El hombre atendió al llamado raudo y veloz.
-¡Ordene mi general! Exclamó con tono melifluo y acaramelado, el siempre bien trajeado y mejor peinado Ministro Laureano Vallenilla Lanz.
-Mire doctor, usted ya conoce la noticia de Atabapo. El Tigre fue muerto. Fusilado. Ahora bien, desempolve el proyecto de carretera que hizo el afrancesado Guzmán Blanco, actualícelo y ordene de inmediato la construcción de la carretera para burlar los raudales de Atures. Traiga cuanto antes el decreto pa´ firmarlo.
-Entendido mi general, ya lo tengo todo listo, recuerdo que fue el decreto N° Nº 1.962 del 11 de febrero de 1876, contestó contento Vallenilla Lanz.
-Está bien doctor. Yo no sé de fechas ni de números de decretos, usted sólo hágalo y tráigalo para firmarlo. ¡Ah!. Se me olvidaba. Despache también una carta al doctor Santiago Aguerrevere para que se encargue de estudiar el terreno por donde trazará la carretera.
-Sus mandatos y órdenes son letra impresa mi general, dijo el doctor Laureano Vallenilla Lanz y, haciendo un ademán de agradecimiento y saludo, se retiró del despacho.
El vapor “Arauca” estaba repleto de toda la indumentaria técnica que necesitaría el ingeniero Santiago Aguerrevere para comenzar a construir la carretera.
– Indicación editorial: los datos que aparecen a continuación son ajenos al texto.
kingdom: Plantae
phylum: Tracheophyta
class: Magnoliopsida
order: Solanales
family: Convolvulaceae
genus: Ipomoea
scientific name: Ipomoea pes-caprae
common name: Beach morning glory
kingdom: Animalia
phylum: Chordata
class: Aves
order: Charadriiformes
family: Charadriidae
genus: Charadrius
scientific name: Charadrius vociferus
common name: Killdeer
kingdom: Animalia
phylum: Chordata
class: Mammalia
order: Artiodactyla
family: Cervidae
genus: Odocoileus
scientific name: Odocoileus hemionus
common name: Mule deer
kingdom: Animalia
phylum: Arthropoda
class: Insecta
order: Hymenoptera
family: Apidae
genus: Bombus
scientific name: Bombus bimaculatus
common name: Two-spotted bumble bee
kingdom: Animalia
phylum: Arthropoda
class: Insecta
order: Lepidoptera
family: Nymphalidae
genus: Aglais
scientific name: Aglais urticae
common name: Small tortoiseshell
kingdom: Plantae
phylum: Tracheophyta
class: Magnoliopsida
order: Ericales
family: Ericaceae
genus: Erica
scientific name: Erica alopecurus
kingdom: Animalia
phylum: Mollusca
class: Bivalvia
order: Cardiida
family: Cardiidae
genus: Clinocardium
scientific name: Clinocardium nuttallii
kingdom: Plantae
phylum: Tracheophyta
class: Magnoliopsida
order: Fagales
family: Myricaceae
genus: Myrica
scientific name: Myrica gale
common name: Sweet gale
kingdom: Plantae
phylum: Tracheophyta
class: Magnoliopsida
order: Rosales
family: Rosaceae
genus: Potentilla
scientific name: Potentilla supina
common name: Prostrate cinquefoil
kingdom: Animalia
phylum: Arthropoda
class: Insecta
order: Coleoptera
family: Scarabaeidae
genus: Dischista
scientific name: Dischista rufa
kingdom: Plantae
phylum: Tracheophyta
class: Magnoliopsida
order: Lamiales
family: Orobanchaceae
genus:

Entre papeles de cebolla, especial para hacer planos, llevaba resguardado el decreto N° 14.796 con fecha 3 de septiembre de 1924 firmado por el General Juan Vicente Gómez.
-Doctor, conoce Ud. el Amazonas venezolano, preguntó Aguerrevere al galeno Luis Ignacio Méndez Llamozas.
-No, doctor. Leí alguna vez en una revista algo que escribió Humboldt, pero no tengo más conocimiento de esa zona. Me dicen que eso es puro monte, culebras e indios con guayuco y flechas.
-No tanto así, doctor, yo he estado allí en tres ocasiones y nunca he visto un indio con guayuco.
A La conversación se unió el joven Luis Rivas Montaña, un discípulo de Aguerrevere, a quien el ingeniero le tenía alta estima y lo había incluido en el proyecto como un pasante.
El “Arauca” partió lentamente bordeando las costas de La Guaira, rumbo a Trinidad. De Allí llegaría a Ciudad Bolívar, para luego pasar a puerto Perico.
La mañana del 9 de diciembre de 1924, ancló Aguerrevere en el puerto llamado “Perico”, justo cuando se celebraban los 100 años de la gloriosa Batalla de Ayacucho, por tal motivo el doctor Santiago Aguerrevere, bautizó con el nombre de “Puerto Ayacucho”, el sitio desde donde trazaría la carretera encomendada por el Benemérito. “Ese día, Santiago Aguerrevere con simbólica postura, pico en mano, rasga las entrañas de la tierra misma, inhóspita y bravía, y sobre el surco abierto, cae la semilla del progreso: la carretera –vía de enlace con el Alto Orinoco- Río Negro, y al instante nace Puerto Ayacucho, la capital más joven de Venezuela.